Bird hides are strange places. They are basically garden sheds with windows that open, but instead of being full of trowels, that bicycle that you promise yourself you’ll ride down the canal in better weather (yet never do) and the Flymo that gives off electric shocks when you use it, they are stocked to the rafters with expensive, hi-tech camera and telescopic gadgetry. They are also full of people wearing non-rustle camouflage clothing, sitting – for the most part – in silence… I assume this is also a difference from your sheds too – If not, I’m afraid I have misjudged you all.

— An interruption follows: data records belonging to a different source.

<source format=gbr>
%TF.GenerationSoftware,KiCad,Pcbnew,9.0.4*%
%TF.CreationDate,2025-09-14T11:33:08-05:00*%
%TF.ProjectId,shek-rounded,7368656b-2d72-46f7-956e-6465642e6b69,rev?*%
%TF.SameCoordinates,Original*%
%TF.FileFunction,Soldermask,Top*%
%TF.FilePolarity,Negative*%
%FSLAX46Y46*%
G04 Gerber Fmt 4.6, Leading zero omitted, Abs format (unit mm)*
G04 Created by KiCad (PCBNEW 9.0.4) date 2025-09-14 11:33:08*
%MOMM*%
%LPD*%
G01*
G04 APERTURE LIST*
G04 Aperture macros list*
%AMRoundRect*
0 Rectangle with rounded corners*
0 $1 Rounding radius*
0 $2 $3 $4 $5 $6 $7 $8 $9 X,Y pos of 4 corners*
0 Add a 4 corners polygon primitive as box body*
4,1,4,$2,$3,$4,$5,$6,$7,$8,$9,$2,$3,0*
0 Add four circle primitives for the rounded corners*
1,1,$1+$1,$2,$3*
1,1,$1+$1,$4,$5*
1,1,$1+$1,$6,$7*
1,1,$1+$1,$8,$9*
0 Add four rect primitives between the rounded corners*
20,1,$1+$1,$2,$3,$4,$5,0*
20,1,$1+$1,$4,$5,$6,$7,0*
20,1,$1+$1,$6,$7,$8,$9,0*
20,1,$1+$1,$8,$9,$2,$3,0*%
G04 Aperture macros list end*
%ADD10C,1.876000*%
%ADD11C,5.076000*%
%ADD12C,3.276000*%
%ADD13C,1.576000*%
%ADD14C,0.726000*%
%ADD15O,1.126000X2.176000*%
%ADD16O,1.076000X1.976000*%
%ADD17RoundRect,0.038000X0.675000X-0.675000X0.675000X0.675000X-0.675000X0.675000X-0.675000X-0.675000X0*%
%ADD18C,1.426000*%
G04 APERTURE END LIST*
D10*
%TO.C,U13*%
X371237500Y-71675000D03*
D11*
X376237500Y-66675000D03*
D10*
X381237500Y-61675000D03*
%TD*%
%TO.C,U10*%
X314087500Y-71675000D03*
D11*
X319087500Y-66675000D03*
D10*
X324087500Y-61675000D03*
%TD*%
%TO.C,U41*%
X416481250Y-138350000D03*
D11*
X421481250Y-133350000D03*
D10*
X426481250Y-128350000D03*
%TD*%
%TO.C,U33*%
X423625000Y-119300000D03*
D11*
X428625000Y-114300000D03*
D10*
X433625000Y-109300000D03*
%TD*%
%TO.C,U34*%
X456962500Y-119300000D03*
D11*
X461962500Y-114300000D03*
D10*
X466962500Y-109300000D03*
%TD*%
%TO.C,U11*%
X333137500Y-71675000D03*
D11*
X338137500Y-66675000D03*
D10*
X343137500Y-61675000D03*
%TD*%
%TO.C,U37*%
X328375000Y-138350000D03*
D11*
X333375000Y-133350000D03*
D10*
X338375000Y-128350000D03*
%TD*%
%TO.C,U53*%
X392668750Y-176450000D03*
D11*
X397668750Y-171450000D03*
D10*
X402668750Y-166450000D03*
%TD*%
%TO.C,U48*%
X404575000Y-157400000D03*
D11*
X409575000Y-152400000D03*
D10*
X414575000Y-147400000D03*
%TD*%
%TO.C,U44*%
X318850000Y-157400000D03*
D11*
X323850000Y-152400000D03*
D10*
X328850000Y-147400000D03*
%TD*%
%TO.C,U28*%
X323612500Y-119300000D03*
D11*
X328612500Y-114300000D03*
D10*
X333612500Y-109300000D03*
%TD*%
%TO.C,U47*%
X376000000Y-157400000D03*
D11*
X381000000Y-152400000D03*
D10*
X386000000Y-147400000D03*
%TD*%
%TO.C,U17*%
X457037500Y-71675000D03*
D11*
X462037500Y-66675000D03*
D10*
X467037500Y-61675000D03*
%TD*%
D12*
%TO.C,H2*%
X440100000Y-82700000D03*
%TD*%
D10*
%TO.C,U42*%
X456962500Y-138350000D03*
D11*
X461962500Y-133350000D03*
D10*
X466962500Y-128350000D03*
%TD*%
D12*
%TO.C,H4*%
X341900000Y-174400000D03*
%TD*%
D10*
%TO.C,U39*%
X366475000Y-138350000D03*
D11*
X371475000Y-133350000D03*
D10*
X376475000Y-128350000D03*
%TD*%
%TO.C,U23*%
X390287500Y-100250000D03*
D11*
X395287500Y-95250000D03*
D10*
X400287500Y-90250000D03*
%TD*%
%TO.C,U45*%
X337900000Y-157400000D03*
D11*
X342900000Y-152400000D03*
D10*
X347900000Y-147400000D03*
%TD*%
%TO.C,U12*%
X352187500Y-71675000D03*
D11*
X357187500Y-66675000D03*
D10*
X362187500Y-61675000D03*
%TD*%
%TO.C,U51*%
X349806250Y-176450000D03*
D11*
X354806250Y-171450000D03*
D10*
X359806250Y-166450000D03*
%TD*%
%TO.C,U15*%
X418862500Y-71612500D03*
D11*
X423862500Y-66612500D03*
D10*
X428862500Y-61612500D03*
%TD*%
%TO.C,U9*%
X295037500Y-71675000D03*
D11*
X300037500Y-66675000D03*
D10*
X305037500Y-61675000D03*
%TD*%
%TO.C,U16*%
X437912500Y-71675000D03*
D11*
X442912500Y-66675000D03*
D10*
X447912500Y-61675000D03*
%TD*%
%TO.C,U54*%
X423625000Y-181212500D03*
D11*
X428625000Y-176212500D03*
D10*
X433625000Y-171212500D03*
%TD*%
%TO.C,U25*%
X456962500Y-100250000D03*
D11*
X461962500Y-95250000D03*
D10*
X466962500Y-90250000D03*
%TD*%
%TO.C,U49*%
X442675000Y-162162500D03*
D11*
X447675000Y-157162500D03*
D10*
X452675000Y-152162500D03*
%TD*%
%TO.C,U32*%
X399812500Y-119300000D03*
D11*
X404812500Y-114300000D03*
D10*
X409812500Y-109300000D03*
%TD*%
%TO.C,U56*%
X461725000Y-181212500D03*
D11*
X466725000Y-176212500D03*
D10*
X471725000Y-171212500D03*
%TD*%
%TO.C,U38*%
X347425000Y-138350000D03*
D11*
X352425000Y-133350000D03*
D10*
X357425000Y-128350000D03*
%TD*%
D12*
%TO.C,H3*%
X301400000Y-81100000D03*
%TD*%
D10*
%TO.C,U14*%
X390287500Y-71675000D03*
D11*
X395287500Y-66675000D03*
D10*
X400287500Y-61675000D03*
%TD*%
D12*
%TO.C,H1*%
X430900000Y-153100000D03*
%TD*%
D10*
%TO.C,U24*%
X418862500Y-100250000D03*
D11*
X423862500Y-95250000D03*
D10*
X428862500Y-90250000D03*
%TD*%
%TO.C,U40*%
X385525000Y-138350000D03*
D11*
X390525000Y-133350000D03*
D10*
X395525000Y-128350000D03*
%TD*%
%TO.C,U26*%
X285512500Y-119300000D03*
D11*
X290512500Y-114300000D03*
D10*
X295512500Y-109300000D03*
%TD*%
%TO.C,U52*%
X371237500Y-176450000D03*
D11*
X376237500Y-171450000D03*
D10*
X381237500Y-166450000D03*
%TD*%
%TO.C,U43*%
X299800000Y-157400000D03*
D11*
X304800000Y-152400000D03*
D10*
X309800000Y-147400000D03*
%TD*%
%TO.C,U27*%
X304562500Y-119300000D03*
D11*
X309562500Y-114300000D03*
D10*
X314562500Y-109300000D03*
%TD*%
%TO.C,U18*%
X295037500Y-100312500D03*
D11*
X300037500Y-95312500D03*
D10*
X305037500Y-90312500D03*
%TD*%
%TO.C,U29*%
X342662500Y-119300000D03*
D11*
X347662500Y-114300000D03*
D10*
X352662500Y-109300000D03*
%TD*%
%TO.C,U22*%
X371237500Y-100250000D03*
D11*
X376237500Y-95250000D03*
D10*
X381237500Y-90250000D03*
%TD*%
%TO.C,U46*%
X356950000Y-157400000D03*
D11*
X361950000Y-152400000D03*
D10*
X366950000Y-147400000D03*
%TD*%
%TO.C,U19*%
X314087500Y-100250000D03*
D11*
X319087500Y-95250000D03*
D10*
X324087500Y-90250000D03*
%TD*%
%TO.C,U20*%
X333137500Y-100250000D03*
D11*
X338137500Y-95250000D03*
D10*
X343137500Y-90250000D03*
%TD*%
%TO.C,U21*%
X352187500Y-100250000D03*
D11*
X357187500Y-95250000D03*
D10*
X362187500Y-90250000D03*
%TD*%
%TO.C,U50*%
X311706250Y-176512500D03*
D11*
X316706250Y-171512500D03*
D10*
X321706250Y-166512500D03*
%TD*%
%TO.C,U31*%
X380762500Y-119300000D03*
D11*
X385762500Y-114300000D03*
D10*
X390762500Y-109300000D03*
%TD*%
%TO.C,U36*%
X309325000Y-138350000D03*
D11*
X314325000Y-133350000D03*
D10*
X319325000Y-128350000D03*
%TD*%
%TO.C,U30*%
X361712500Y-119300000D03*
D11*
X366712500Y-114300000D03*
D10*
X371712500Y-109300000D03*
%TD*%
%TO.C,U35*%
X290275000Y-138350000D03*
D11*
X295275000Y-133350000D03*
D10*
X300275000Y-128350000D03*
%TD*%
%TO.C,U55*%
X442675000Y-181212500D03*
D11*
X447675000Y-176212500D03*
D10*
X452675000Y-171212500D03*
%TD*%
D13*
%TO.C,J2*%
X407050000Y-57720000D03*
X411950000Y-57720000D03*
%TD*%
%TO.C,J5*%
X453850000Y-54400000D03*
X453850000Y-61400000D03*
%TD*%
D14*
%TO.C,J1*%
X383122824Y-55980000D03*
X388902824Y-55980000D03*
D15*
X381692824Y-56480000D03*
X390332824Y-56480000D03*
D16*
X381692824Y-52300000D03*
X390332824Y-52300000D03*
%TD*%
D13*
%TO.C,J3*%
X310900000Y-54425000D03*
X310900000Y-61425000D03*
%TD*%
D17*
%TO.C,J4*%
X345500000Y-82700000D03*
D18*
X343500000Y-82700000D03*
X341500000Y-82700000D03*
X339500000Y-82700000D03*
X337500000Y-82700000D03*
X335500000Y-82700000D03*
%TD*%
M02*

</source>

In his book, Birdwatchingwatching (2009), Alex Horne describes bird-watching as ‘essentially an enormous game of hide and seek, in which you do the hiding and the seeking and the birds have no idea they’re involved in a game.’ The birds go about their business unaware that they are basically being pried upon by a group of voyeurs – It’s a brilliantly simple way to watch nature up close and the birds aren’t bothered by any of this… Until the deafening silence is broken when someone’s phone rings. In my experience, mobiles that ring in bird hides seem to embarrass the owner in two ways: (i) They feel bad that they forgot to switch the device to silent and this may scare off anything outside and (ii) The ringtone is always seemingly cringe worthy. My two experiences of phones going off in bird hides has brought the sound of something akin to Motörhead and, more recently, a computerized voice loudly repeating ‘YOU ARE BEING CALLED BY YOUR DAUGHTER… YOU ARE BEING CALLED BY YOUR DAUGHTER!’ Both of which seem incredibly out of place in a shed… and possibly out of place anywhere.

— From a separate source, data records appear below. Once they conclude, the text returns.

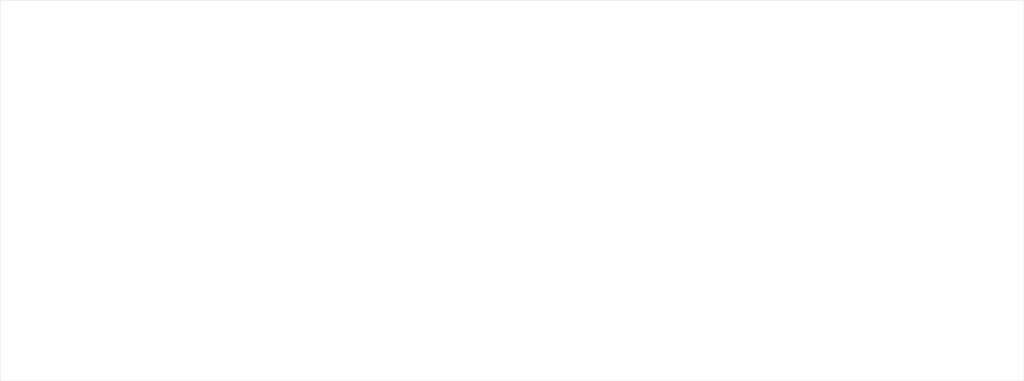
<source format=kicad_pcb>
(kicad_pcb
	(version 20240108)
	(generator "pcbnew")
	(generator_version "8.0")
	(general
		(thickness 1.6)
		(legacy_teardrops no)
	)
	(paper "A4")
	(layers
		(0 "F.Cu" signal)
		(31 "B.Cu" signal)
		(32 "B.Adhes" user "B.Adhesive")
		(33 "F.Adhes" user "F.Adhesive")
		(34 "B.Paste" user)
		(35 "F.Paste" user)
		(36 "B.SilkS" user "B.Silkscreen")
		(37 "F.SilkS" user "F.Silkscreen")
		(38 "B.Mask" user)
		(39 "F.Mask" user)
		(40 "Dwgs.User" user "User.Drawings")
		(41 "Cmts.User" user "User.Comments")
		(42 "Eco1.User" user "User.Eco1")
		(43 "Eco2.User" user "User.Eco2")
		(44 "Edge.Cuts" user)
		(45 "Margin" user)
		(46 "B.CrtYd" user "B.Courtyard")
		(47 "F.CrtYd" user "F.Courtyard")
		(48 "B.Fab" user)
		(49 "F.Fab" user)
		(50 "User.1" user)
		(51 "User.2" user)
		(52 "User.3" user)
		(53 "User.4" user)
		(54 "User.5" user)
		(55 "User.6" user)
		(56 "User.7" user)
		(57 "User.8" user)
		(58 "User.9" user)
	)
	(setup
		(pad_to_mask_clearance 0)
		(allow_soldermask_bridges_in_footprints no)
		(pcbplotparams
			(layerselection 0x00010fc_ffffffff)
			(plot_on_all_layers_selection 0x0000000_00000000)
			(disableapertmacros no)
			(usegerberextensions no)
			(usegerberattributes yes)
			(usegerberadvancedattributes yes)
			(creategerberjobfile yes)
			(dashed_line_dash_ratio 12.000000)
			(dashed_line_gap_ratio 3.000000)
			(svgprecision 4)
			(plotframeref no)
			(viasonmask no)
			(mode 1)
			(useauxorigin no)
			(hpglpennumber 1)
			(hpglpenspeed 20)
			(hpglpendiameter 15.000000)
			(pdf_front_fp_property_popups yes)
			(pdf_back_fp_property_popups yes)
			(dxfpolygonmode yes)
			(dxfimperialunits yes)
			(dxfusepcbnewfont yes)
			(psnegative no)
			(psa4output no)
			(plotreference yes)
			(plotvalue yes)
			(plotfptext yes)
			(plotinvisibletext no)
			(sketchpadsonfab no)
			(subtractmaskfromsilk no)
			(outputformat 1)
			(mirror no)
			(drillshape 1)
			(scaleselection 1)
			(outputdirectory "")
		)
	)
	(net 0 "")
	(gr_rect
		(start 74.5 64)
		(end 219.5 118)
		(stroke
			(width 0.05)
			(type default)
		)
		(fill none)
		(layer "Edge.Cuts")
		(uuid "94383205-a6ed-446a-88cf-432a8640379d")
	)
)
</source>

My phone is always on silent, but I always check before entering a hide – I would hate to scare off a Blue Tit with something from my extensive Celine Dion collection.
A visit to Warnham Nature Reserve was my means of adding to my 2014 bird list. It is a great little place just outside Horsham and it was here that I saw my first ever Osprey a couple of years ago. They also serve the biggest slices of cake I have ever seen. It is also home to my (so far) favourite bird hide (How cool do I sound?)
Outside the hide is a wooded area that attracts a remarkable array of wildlife. Birds line up in the trees and take turns to visit the feeders – It’s a bit like aeroplanes waiting for their turn to come in and land at an airport.
No new species, but a slice of cake the size of my head and some great views of birds from the warmth of a glorified potting shed made for a superb day.
After the unmitigated success of Fauna Corner last week, I am proud to announce the launch of my 2014 Butterfly Board, where I pictorially highlight the Lepidoptera I’ve managed to spy whilst out and about.
Butterflies are beautifully photogenic creatures and usually fairly cooperative when having a camera pointed at them. That said, I am pretty sure that one will, one day, be the death of me as I tend to give pursuit whenever I see one, following them without due care and attention. Last year I almost fell off the North Downs whilst trying to get a photograph of a Marbled White. I got no photo, but did get grass burnt elbows.